Where Stomach Cancer Spreads
Left unchecked, cancer cells grow through the full thickness of the stomach wall and begin spreading to other parts of the body. This happens through two main routes: the lymphatic system and the bloodstream.
The liver is the most common destination, accounting for about 44% of cases where the cancer has spread to a distant site. This makes anatomical sense: all blood leaving the stomach flows directly to the liver through the portal vein, carrying cancer cells with it. The lungs are the second most common site at roughly 15%, followed by bone at about 13%. Brain metastases are less common, occurring in around 2% of cases. Cancer can also spread across the inner lining of the abdomen, called the peritoneum, seeding new tumors throughout the abdominal cavity.
Once stomach cancer reaches distant organs, survival rates drop sharply. The five-year survival rate for cancer still confined to the stomach is 78%. When it has spread to nearby lymph nodes, that falls to 39%. For cancer that has metastasized to distant organs, the five-year survival rate is 8%.
How Stomach Cancer Is Found
The primary tool for diagnosing stomach cancer is an upper endoscopy with biopsy.

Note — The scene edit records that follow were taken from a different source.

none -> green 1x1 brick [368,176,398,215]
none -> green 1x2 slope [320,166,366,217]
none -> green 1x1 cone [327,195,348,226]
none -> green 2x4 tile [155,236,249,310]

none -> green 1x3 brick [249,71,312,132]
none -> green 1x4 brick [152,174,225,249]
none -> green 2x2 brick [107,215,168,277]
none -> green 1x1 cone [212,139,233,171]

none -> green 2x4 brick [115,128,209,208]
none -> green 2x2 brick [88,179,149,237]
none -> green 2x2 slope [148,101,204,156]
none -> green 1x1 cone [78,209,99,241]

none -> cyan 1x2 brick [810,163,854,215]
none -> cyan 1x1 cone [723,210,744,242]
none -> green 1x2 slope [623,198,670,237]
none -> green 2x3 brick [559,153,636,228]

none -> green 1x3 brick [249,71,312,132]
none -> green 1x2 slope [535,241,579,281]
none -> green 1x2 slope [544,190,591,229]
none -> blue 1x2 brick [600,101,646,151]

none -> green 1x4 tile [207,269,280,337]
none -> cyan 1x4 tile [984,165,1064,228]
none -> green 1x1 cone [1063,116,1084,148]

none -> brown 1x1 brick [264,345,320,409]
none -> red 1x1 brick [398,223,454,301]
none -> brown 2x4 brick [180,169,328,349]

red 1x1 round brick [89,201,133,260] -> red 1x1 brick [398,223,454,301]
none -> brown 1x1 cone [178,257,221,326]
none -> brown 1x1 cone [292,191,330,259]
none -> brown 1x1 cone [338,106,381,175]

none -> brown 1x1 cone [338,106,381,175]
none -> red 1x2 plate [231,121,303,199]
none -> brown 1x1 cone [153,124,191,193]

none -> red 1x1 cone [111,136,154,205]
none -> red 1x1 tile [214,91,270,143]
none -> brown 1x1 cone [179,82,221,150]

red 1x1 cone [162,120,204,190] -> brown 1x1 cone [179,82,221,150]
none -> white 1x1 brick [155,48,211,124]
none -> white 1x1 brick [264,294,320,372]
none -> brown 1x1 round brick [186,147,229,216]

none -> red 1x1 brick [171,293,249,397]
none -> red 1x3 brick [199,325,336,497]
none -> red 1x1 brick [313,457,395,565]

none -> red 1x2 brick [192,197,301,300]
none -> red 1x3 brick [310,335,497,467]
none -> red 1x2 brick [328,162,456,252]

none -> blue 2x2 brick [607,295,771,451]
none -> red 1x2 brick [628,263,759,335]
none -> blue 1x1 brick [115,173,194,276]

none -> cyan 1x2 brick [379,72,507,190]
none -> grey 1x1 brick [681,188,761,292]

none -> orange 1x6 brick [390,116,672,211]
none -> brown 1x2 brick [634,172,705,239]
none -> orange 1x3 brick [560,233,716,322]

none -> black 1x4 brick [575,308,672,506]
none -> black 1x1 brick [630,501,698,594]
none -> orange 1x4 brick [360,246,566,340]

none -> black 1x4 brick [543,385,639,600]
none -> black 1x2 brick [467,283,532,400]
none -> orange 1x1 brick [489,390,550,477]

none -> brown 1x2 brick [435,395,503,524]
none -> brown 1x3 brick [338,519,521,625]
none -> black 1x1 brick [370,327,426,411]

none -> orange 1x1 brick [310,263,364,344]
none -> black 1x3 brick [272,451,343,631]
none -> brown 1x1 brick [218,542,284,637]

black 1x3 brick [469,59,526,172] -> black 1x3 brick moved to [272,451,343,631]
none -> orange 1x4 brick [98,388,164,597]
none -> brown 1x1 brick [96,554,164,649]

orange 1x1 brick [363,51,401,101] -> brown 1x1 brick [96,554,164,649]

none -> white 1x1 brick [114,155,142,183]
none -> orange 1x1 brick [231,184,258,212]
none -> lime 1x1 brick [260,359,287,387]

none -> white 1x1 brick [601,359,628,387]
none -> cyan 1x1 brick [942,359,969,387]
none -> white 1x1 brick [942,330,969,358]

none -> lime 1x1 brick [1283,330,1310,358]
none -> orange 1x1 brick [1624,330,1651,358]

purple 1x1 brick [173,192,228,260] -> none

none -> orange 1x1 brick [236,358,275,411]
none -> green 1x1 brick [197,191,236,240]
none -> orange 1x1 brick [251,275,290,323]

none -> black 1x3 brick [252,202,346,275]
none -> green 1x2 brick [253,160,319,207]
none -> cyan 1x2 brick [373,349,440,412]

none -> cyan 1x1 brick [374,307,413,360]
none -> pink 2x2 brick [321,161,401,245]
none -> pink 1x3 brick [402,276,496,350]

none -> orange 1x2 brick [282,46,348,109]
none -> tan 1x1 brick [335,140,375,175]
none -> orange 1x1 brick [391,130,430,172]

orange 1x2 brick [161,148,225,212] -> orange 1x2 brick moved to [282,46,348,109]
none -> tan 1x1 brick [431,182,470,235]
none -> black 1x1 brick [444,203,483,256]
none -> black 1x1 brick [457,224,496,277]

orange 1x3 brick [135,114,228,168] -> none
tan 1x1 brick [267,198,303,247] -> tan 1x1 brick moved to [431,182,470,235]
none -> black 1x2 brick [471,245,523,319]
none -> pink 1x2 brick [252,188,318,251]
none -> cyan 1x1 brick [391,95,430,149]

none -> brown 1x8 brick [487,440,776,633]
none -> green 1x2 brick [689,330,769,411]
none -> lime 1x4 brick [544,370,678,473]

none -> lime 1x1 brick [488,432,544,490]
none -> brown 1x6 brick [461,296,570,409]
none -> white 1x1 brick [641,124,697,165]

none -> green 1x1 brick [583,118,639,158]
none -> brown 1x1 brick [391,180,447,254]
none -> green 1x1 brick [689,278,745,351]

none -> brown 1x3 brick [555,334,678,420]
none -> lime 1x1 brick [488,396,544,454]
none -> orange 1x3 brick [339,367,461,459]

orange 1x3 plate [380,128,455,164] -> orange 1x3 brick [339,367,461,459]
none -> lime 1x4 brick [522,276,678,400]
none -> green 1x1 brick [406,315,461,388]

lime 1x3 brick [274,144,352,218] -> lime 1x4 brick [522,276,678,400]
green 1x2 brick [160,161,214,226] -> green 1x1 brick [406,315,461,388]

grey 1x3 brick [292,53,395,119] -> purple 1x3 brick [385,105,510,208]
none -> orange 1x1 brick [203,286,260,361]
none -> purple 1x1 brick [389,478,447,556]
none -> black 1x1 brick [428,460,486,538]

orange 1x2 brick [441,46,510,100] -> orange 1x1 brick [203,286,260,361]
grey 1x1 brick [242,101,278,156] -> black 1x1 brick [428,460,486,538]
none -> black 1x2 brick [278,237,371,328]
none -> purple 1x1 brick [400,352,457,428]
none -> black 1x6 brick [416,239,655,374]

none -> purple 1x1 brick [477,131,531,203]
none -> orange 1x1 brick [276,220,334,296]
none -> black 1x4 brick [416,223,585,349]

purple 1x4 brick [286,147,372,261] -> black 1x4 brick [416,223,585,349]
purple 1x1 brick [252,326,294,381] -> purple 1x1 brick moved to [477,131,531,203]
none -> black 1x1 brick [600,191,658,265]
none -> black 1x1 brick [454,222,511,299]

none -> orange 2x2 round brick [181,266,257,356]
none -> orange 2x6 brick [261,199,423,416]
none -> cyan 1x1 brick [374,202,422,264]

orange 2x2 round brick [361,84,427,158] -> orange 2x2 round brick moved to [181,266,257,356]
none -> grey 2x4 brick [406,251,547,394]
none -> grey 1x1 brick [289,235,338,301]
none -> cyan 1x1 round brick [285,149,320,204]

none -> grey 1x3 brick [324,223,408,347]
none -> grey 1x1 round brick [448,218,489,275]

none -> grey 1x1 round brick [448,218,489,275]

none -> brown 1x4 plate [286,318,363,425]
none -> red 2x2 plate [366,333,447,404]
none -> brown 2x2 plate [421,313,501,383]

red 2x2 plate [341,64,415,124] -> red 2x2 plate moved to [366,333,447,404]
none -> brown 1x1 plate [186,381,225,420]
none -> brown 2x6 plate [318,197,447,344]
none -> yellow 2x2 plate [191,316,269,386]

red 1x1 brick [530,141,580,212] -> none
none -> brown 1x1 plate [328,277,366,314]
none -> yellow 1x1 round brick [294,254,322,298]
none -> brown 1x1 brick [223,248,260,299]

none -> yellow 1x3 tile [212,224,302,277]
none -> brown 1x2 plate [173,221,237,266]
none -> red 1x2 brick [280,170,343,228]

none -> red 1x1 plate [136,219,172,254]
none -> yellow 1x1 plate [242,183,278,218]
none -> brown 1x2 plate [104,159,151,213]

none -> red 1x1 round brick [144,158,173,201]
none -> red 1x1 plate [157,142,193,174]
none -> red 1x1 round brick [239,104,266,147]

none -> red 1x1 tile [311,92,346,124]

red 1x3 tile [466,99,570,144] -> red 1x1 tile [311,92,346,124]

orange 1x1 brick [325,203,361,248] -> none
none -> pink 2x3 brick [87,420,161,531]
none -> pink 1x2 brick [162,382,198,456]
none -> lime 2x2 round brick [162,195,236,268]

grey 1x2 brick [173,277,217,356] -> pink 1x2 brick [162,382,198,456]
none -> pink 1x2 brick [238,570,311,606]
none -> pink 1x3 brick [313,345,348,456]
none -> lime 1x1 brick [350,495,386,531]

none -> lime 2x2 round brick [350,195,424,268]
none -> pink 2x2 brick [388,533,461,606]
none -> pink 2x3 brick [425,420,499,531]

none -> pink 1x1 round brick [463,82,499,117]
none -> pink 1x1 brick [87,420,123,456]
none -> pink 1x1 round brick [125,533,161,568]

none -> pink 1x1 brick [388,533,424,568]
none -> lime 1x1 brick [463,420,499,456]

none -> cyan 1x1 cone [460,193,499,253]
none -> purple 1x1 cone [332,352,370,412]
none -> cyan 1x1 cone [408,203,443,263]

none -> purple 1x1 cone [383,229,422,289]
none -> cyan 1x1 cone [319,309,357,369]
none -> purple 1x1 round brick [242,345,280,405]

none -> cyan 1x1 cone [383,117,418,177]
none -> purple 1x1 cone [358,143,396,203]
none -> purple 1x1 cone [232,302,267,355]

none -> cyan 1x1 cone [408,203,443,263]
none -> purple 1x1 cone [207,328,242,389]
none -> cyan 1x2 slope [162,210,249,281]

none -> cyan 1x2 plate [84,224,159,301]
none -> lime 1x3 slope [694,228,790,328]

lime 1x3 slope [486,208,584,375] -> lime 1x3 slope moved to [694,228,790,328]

A thin, flexible tube with a camera is passed through the mouth and into the stomach, allowing the doctor to visually inspect the lining and take small tissue samples from any abnormal areas. Those samples are examined under a microscope to confirm whether cancer cells are present.
The tissue may also be tested for H. pylori, a bacterial infection strongly linked to stomach cancer development, and for specific biological markers that help guide treatment decisions. These markers include proteins on the surface of cancer cells and genetic characteristics of the tumor that can indicate whether certain targeted therapies are likely to work. CT scans are used alongside endoscopy to determine whether the cancer has spread beyond the stomach wall.
A simpler test called a barium swallow, where you drink a liquid that coats the stomach lining and makes it visible on X-ray, can sometimes reveal abnormalities, though endoscopy remains the standard because it allows direct tissue sampling.
Why Early Symptoms Get Missed
The core challenge with stomach cancer is that its early symptoms are indistinguishable from dozens of benign digestive complaints. Bloating, mild indigestion, and occasional nausea are things most people experience regularly and treat with over-the-counter remedies. There is no dramatic warning sign in the early stages.
As the cancer advances, symptoms become harder to ignore: persistent vomiting, difficulty swallowing, visible weight loss, black or bloody stools from internal bleeding, and severe fatigue from anemia. By the time these symptoms appear, the cancer has often grown through the stomach wall or spread to lymph nodes. This progression from silent to severe is the reason stomach cancer is frequently diagnosed at a later stage, when treatment options are more limited and survival rates are significantly lower.